→ Record extracts

◇ ◇ ◇

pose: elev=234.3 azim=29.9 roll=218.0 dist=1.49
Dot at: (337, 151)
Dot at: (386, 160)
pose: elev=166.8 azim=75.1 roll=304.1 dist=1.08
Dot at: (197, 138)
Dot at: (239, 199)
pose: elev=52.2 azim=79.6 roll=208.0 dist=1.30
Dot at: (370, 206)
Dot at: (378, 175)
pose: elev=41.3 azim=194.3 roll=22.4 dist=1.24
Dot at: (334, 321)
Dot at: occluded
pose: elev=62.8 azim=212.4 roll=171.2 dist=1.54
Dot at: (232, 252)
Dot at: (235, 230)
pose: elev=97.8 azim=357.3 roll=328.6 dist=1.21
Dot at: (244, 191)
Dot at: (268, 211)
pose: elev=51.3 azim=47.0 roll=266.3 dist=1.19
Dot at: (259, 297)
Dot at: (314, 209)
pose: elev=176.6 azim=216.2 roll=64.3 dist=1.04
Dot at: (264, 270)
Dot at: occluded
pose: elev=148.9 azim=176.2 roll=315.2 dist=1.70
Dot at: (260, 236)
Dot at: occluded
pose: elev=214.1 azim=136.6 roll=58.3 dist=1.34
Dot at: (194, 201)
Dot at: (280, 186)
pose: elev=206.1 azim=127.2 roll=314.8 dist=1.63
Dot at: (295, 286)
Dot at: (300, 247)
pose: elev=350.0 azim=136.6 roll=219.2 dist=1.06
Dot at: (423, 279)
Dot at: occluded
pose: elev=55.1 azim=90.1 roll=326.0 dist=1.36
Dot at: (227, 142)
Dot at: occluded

◇ ◇ ◇

→ Task prompt
Copy the entire listing above line for line, with no changes.

→ Task result
pose: elev=234.3 azim=29.9 roll=218.0 dist=1.49
Dot at: (337, 151)
Dot at: (386, 160)
pose: elev=166.8 azim=75.1 roll=304.1 dist=1.08
Dot at: (197, 138)
Dot at: (239, 199)
pose: elev=52.2 azim=79.6 roll=208.0 dist=1.30
Dot at: (370, 206)
Dot at: (378, 175)
pose: elev=41.3 azim=194.3 roll=22.4 dist=1.24
Dot at: (334, 321)
Dot at: occluded
pose: elev=62.8 azim=212.4 roll=171.2 dist=1.54
Dot at: (232, 252)
Dot at: (235, 230)
pose: elev=97.8 azim=357.3 roll=328.6 dist=1.21
Dot at: (244, 191)
Dot at: (268, 211)
pose: elev=51.3 azim=47.0 roll=266.3 dist=1.19
Dot at: (259, 297)
Dot at: (314, 209)
pose: elev=176.6 azim=216.2 roll=64.3 dist=1.04
Dot at: (264, 270)
Dot at: occluded
pose: elev=148.9 azim=176.2 roll=315.2 dist=1.70
Dot at: (260, 236)
Dot at: occluded
pose: elev=214.1 azim=136.6 roll=58.3 dist=1.34
Dot at: (194, 201)
Dot at: (280, 186)
pose: elev=206.1 azim=127.2 roll=314.8 dist=1.63
Dot at: (295, 286)
Dot at: (300, 247)
pose: elev=350.0 azim=136.6 roll=219.2 dist=1.06
Dot at: (423, 279)
Dot at: occluded
pose: elev=55.1 azim=90.1 roll=326.0 dist=1.36
Dot at: (227, 142)
Dot at: occluded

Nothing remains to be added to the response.